++++ Records for this exercise ++++
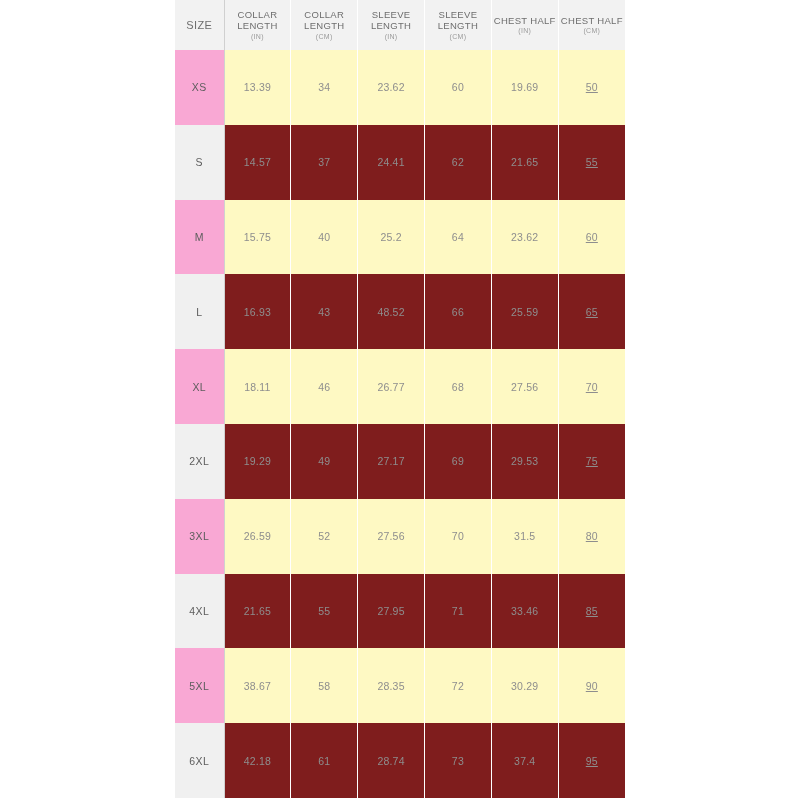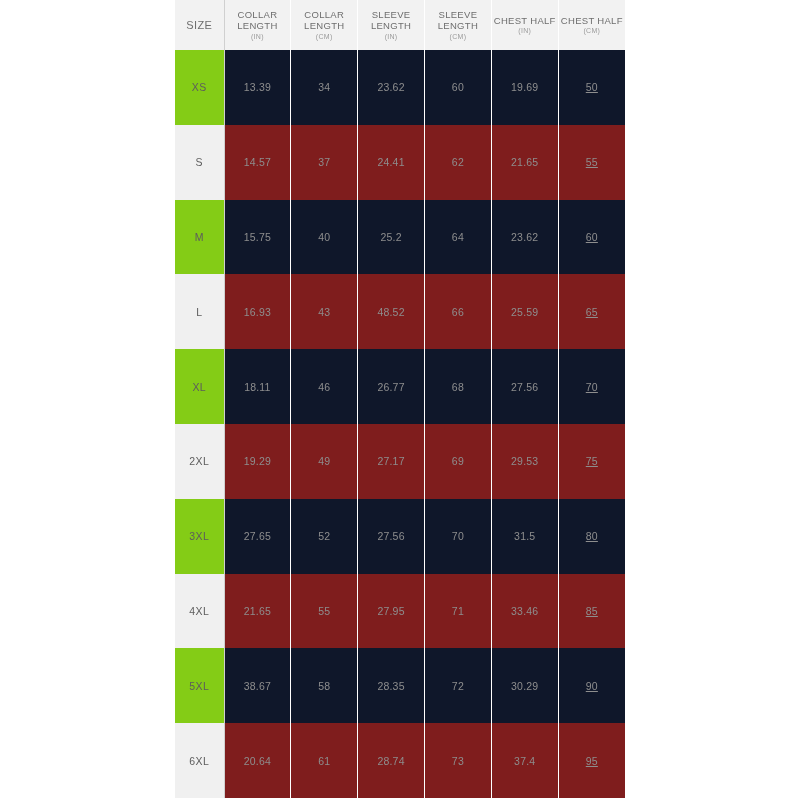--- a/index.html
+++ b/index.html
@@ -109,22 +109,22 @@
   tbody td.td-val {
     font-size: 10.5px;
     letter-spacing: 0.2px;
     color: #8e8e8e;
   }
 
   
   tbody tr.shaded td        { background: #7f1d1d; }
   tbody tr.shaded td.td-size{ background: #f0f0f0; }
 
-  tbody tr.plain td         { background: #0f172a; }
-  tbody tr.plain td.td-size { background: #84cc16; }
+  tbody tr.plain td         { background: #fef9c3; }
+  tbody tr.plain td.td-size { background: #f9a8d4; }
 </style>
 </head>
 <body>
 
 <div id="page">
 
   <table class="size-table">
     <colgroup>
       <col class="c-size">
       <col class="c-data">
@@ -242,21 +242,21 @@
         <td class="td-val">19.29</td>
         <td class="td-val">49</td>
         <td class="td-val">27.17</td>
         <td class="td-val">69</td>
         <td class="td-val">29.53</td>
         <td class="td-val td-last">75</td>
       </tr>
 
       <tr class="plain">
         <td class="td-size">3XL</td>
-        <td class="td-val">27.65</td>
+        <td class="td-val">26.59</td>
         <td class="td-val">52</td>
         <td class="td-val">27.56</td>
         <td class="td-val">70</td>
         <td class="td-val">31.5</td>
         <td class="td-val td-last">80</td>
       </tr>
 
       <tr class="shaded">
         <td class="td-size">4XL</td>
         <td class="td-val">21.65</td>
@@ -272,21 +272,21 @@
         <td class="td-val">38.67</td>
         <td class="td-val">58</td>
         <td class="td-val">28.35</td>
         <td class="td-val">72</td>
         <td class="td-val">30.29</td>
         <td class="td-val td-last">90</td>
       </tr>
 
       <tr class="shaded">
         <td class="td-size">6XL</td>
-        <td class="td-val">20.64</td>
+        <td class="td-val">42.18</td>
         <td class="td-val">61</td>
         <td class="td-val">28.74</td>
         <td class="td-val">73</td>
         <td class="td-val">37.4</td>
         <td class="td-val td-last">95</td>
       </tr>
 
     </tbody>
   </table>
++++
▸ **Assignment**: Work out the number of lines in the records that contain the string "tbody". Nothing but that number should be sent back.

▸ **Reply**: 8